October 10, 2016

Then felt I like some watcher of the skies

When a new planet swims into his ken

— John Keats, “On First Looking Into Chapman’s Homer”

1. In June I wrote about why anomaly management is hard. Well, not only is it hard to do; it’s hard to talk about as well. One reason, I think, is that it’s hard to define what an anomaly is. And that’s a structural problem, not just a semantic one — if something is well enough understood to be easily described, then how much of an anomaly is it after all?

Artificial intelligence is famously hard to define for similar reasons.

“Anomaly management” and similar terms are not yet in the software marketing mainstream, and may never be. But naming aside, the actual subject matter is important.

2. Anomaly analysis is clearly at the heart of several sectors, including:

IT operations

Factory and other physical-plant operations

Security

Anti-fraud

Anti-terrorism

Each of those areas features one or both of the frameworks:

Surprises are likely to be bad.

Coincidences are likely to be suspicious.

So if you want to identify, understand, avert and/or remediate bad stuff, data anomalies are the first place to look.

3. The “insights” promised by many analytics vendors — especially those who sell to marketing departments — are also often heralded by anomalies. Already in the 1970s, Walmart observed that red clothing sold particularly well in Omaha, while orange flew off the shelves in Syracuse. And so, in large college towns, they stocked their stores to the gills with clothing in the colors of the local football team. They also noticed that fancy dresses for little girls sold especially well in Hispanic communities … specifically for girls at the age of First Communion.

4. The examples in the previous point may be characterized as noteworthy correlations that surely are reflecting actual causality. (The beer/diapers story would be another example, if only it were true.) Formally, the same is probably true of most actionable anomalies. So “anomalies” are fairly similar to — or at least overlap heavily with — “statistically surprising observations”.

And I do mean “statistically”. As per my Keats quote above, we have a classical model of sudden-shock discovery — an astronomer finding a new planet, a radar operator seeing a blip on a screen, etc. But Keats’ poem is 200 years old this month. In this century, there’s a lot more number-crunching involved.

Please note: It is certainly not the case that anomalies are necessarily found via statistical techniques. But however they’re actually found, they would at least in theory score as positives via various statistical tests.

5. There are quite a few steps to the anomaly-surfacing process, including but not limited to:

Collecting the raw data in a timely manner.

Identifying candidate signals (and differentiating them from noise).

Communicating surprising signals to the most eager consumers (and letting them do their own analysis).

Giving more tightly-curated information to a broader audience.

Hence many different kinds of vendor can have roles to play.

6. One vendor that has influenced my thinking about data anomalies is Nestlogic, an early-stage start-up with which I’m heavily involved. Here “heavily involved” includes:

I own more stock in Nestlogic than I have in any other company of which I wasn’t the principal founder.

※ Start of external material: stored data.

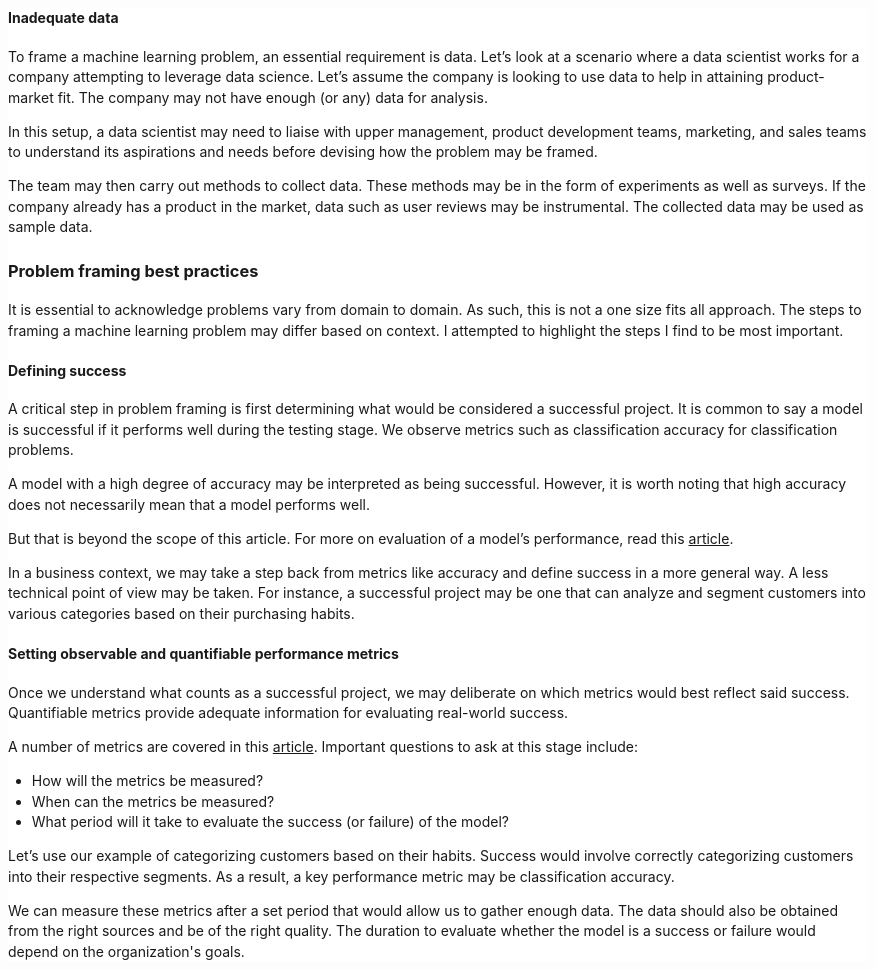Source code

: #### Inadequate data
To frame a machine learning problem, an essential requirement is data. Let’s look at a scenario where a data scientist works for a company attempting to leverage data science. Let’s assume the company is looking to use data to help in attaining product-market fit. The company may not have enough (or any) data for analysis.

In this setup, a data scientist may need to liaise with upper management, product development teams, marketing, and sales teams to understand its aspirations and needs before devising how the problem may be framed. 

The team may then carry out methods to collect data. These methods may be in the form of experiments as well as surveys. If the company already has a product in the market, data such as user reviews may be instrumental. The collected data may be used as sample data.

### Problem framing best practices
It is essential to acknowledge problems vary from domain to domain. As such, this is not a one size fits all approach. The steps to framing a machine learning problem may differ based on context. I attempted to highlight the steps I find to be most important.

#### Defining success
A critical step in problem framing is first determining what would be considered a successful project. It is common to say a model is successful if it performs well during the testing stage. We observe metrics such as classification accuracy for classification problems. 

A model with a high degree of accuracy may be interpreted as being successful. However, it is worth noting that high accuracy does not necessarily mean that a model performs well. 

But that is beyond the scope of this article. For more on evaluation of a model’s performance, read this [article](/engineering-education/evaluating-ml-model-performance/).

In a business context, we may take a step back from metrics like accuracy and define success in a more general way. A less technical point of view may be taken. For instance, a successful project may be one that can analyze and segment customers into various categories based on their purchasing habits.

#### Setting observable and quantifiable performance metrics
Once we understand what counts as a successful project, we may deliberate on which metrics would best reflect said success. Quantifiable metrics provide adequate information for evaluating real-world success. 

A number of metrics are covered in this [article](/engineering-education/evaluating-ml-model-performance/). Important questions to ask at this stage include:
- How will the metrics be measured? 
- When can the metrics be measured? 
- What period will it take to evaluate the success (or failure) of the model?

Let’s use our example of categorizing customers based on their habits. Success would involve correctly categorizing customers into their respective segments. As a result, a key performance metric may be classification accuracy. 

We can measure these metrics after a set period that would allow us to gather enough data. The data should also be obtained from the right sources and be of the right quality. The duration to evaluate whether the model is a success or failure would depend on the organization's goals. 
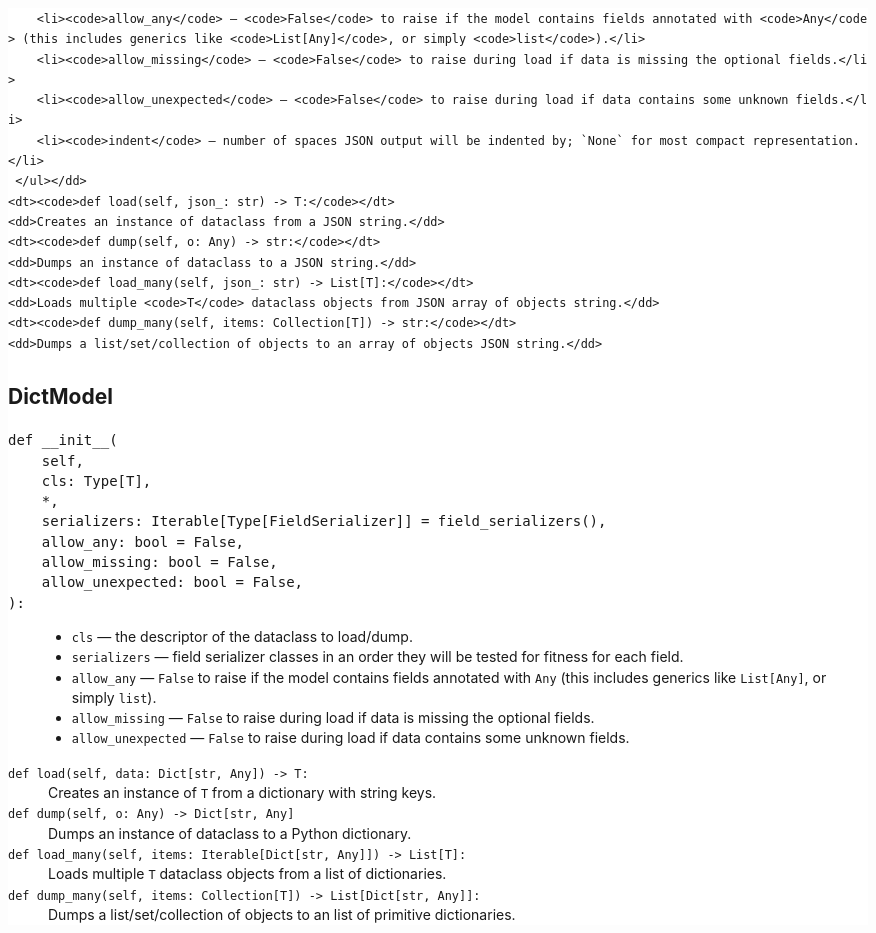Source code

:         <li><code>allow_any</code> — <code>False</code> to raise if the model contains fields annotated with <code>Any</code> (this includes generics like <code>List[Any]</code>, or simply <code>list</code>).</li>
        <li><code>allow_missing</code> — <code>False</code> to raise during load if data is missing the optional fields.</li>
        <li><code>allow_unexpected</code> — <code>False</code> to raise during load if data contains some unknown fields.</li>
        <li><code>indent</code> — number of spaces JSON output will be indented by; `None` for most compact representation.</li>   
     </ul></dd>
    <dt><code>def load(self, json_: str) -> T:</code></dt>
    <dd>Creates an instance of dataclass from a JSON string.</dd>
    <dt><code>def dump(self, o: Any) -> str:</code></dt>
    <dd>Dumps an instance of dataclass to a JSON string.</dd>
    <dt><code>def load_many(self, json_: str) -> List[T]:</code></dt>
    <dd>Loads multiple <code>T</code> dataclass objects from JSON array of objects string.</dd>
    <dt><code>def dump_many(self, items: Collection[T]) -> str:</code></dt>
    <dd>Dumps a list/set/collection of objects to an array of objects JSON string.</dd>
</dl>

## DictModel

<dl>
    <dt><pre>def __init__(
    self,
    cls: Type[T],
    *,
    serializers: Iterable[Type[FieldSerializer]] = field_serializers(),
    allow_any: bool = False,
    allow_missing: bool = False,
    allow_unexpected: bool = False,
):</pre></dt>
    <dd><ul>
        <li><code>cls</code> — the descriptor of the dataclass to load/dump.</li>
        <li><code>serializers</code> — field serializer classes in an order they will be tested for fitness for each field.</li>
        <li><code>allow_any</code> — <code>False</code> to raise if the model contains fields annotated with <code>Any</code> (this includes generics like <code>List[Any]</code>, or simply <code>list</code>).</li>
        <li><code>allow_missing</code> — <code>False</code> to raise during load if data is missing the optional fields.</li>
        <li><code>allow_unexpected</code> — <code>False</code> to raise during load if data contains some unknown fields.</li>
     </ul></dd>
    <dt><code>def load(self, data: Dict[str, Any]) -> T:</code></dt>
    <dd>Creates an instance of <code>T</code> from a dictionary with string keys.</dd>
    <dt><code>def dump(self, o: Any) -> Dict[str, Any]</code></dt>
    <dd>Dumps an instance of dataclass to a Python dictionary.</dd>
    <dt><code>def load_many(self, items: Iterable[Dict[str, Any]]) -> List[T]:</code></dt>
    <dd>Loads multiple <code>T</code> dataclass objects from a list of dictionaries.</dd>
    <dt><code>def dump_many(self, items: Collection[T]) -> List[Dict[str, Any]]:</code></dt>
    <dd>Dumps a list/set/collection of objects to an list of primitive dictionaries.</dd>
</dl>


[json-model-src]: https://github.com/mdrachuk/serious/blob/master/serious/json/api.py 
[field-serializers]: serialization.md#field-serializers 
[custom-serialization]: serialization.md#custom-field-serializers 
[implementation]: implementation.md 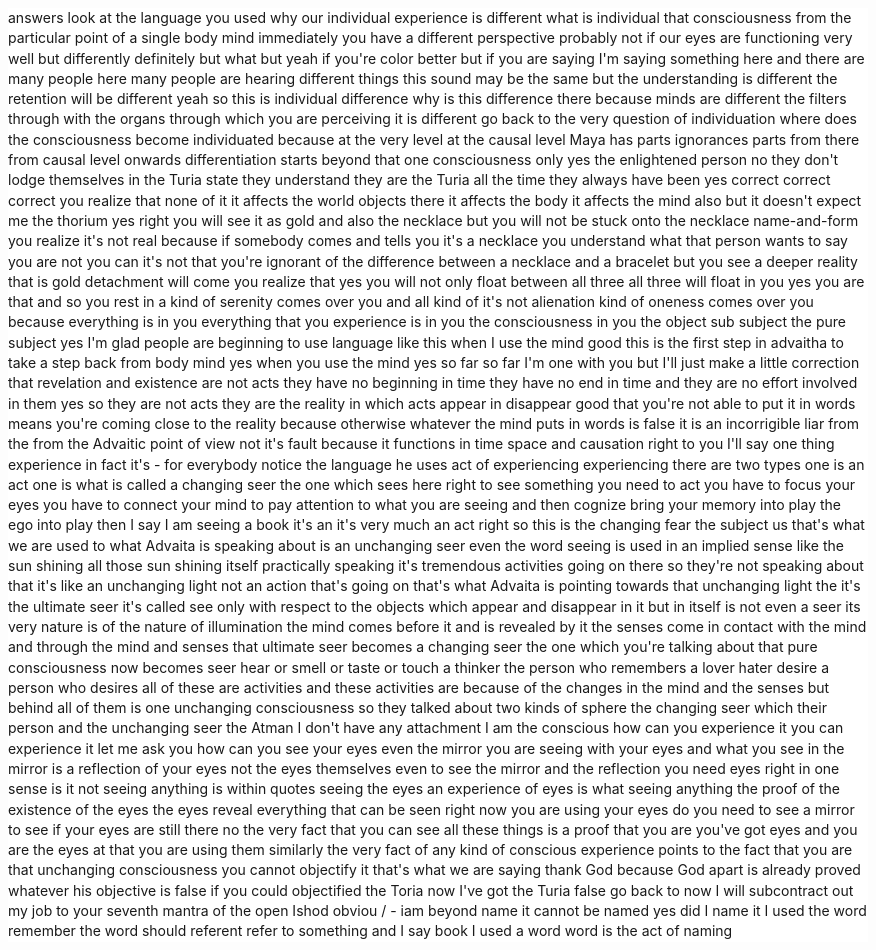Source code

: answers look at the language you used why our individual experience is different what is individual that consciousness from the particular point of a single body mind immediately you have a different perspective probably not if our eyes are functioning very well but differently definitely but what but yeah if you're color better but if you are saying I'm saying something here and there are many people here many people are hearing different things this sound may be the same but the understanding is different the retention will be different yeah so this is individual difference why is this difference there because minds are different the filters through with the organs through which you are perceiving it is different go back to the very question of individuation where does the consciousness become individuated because at the very level at the causal level Maya has parts ignorances parts from there from causal level onwards differentiation starts beyond that one consciousness only yes the enlightened person no they don't lodge themselves in the Turia state they understand they are the Turia all the time they always have been yes correct correct correct you realize that none of it it affects the world objects there it affects the body it affects the mind also but it doesn't expect me the thorium yes right you will see it as gold and also the necklace but you will not be stuck onto the necklace name-and-form you realize it's not real because if somebody comes and tells you it's a necklace you understand what that person wants to say you are not you can it's not that you're ignorant of the difference between a necklace and a bracelet but you see a deeper reality that is gold detachment will come you realize that yes you will not only float between all three all three will float in you yes you are that and so you rest in a kind of serenity comes over you and all kind of it's not alienation kind of oneness comes over you because everything is in you everything that you experience is in you the consciousness in you the object sub subject the pure subject yes I'm glad people are beginning to use language like this when I use the mind good this is the first step in advaitha to take a step back from body mind yes when you use the mind yes so far so far I'm one with you but I'll just make a little correction that revelation and existence are not acts they have no beginning in time they have no end in time and they are no effort involved in them yes so they are not acts they are the reality in which acts appear in disappear good that you're not able to put it in words means you're coming close to the reality because otherwise whatever the mind puts in words is false it is an incorrigible liar from the from the Advaitic point of view not it's fault because it functions in time space and causation right to you I'll say one thing experience in fact it's - for everybody notice the language he uses act of experiencing experiencing there are two types one is an act one is what is called a changing seer the one which sees here right to see something you need to act you have to focus your eyes you have to connect your mind to pay attention to what you are seeing and then cognize bring your memory into play the ego into play then I say I am seeing a book it's an it's very much an act right so this is the changing fear the subject us that's what we are used to what Advaita is speaking about is an unchanging seer even the word seeing is used in an implied sense like the sun shining all those sun shining itself practically speaking it's tremendous activities going on there so they're not speaking about that it's like an unchanging light not an action that's going on that's what Advaita is pointing towards that unchanging light the it's the ultimate seer it's called see only with respect to the objects which appear and disappear in it but in itself is not even a seer its very nature is of the nature of illumination the mind comes before it and is revealed by it the senses come in contact with the mind and through the mind and senses that ultimate seer becomes a changing seer the one which you're talking about that pure consciousness now becomes seer hear or smell or taste or touch a thinker the person who remembers a lover hater desire a person who desires all of these are activities and these activities are because of the changes in the mind and the senses but behind all of them is one unchanging consciousness so they talked about two kinds of sphere the changing seer which their person and the unchanging seer the Atman I don't have any attachment I am the conscious how can you experience it you can experience it let me ask you how can you see your eyes even the mirror you are seeing with your eyes and what you see in the mirror is a reflection of your eyes not the eyes themselves even to see the mirror and the reflection you need eyes right in one sense is it not seeing anything is within quotes seeing the eyes an experience of eyes is what seeing anything the proof of the existence of the eyes the eyes reveal everything that can be seen right now you are using your eyes do you need to see a mirror to see if your eyes are still there no the very fact that you can see all these things is a proof that you are you've got eyes and you are the eyes at that you are using them similarly the very fact of any kind of conscious experience points to the fact that you are that unchanging consciousness you cannot objectify it that's what we are saying thank God because God apart is already proved whatever his objective is false if you could objectified the Toria now I've got the Turia false go back to now I will subcontract out my job to your seventh mantra of the open Ishod obviou / - iam beyond name it cannot be named yes did I name it I used the word remember the word should referent refer to something and I say book I used a word word is the act of naming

I’m in close contact with founder/CEO David Gruzman.

I’ve personally written much of Nestlogic’s website content.

Nestlogic’s claims include:

For machine-generated data, anomalies are likely to be found in data segments, not individual records. (Here a “segment” might be all the data coming from a particular set of sources in a particular period of time.)

not individual records. (Here a “segment” might be all the data coming from a particular set of sources in a particular period of time.) The more general your approach to anomaly detection, the better, for at least three reasons: In adversarial use cases, the hacker/fraudster/terrorist/whatever might deliberately deviate from previous patterns, so as to evade detection by previously-established filters. When there are multiple things to discover, one anomaly can mask another, until it is detected and adjusted for. (This point isn’t specific to anomaly management) More general tools can mean that an enterprise has fewer different new tools to adopt.

Anomalies boil down to surprising data profiles, so anomaly detection bears a slight resemblance to the data profiling approaches used in data quality, data integration and query optimization.

Different anomaly management users need very different kinds of UI. Less technical ones may want clear, simple alerts, with a minimum of false positives. Others may use anomaly management as a jumping-off point for investigative analytics and/or human real-time operational control.

I find these claims persuasive enough to help Nestlogic with its marketing and fund-raising, and to cite them in my post here. Still, please understand that they are Nestlogic’s and David’s assertions, not my own.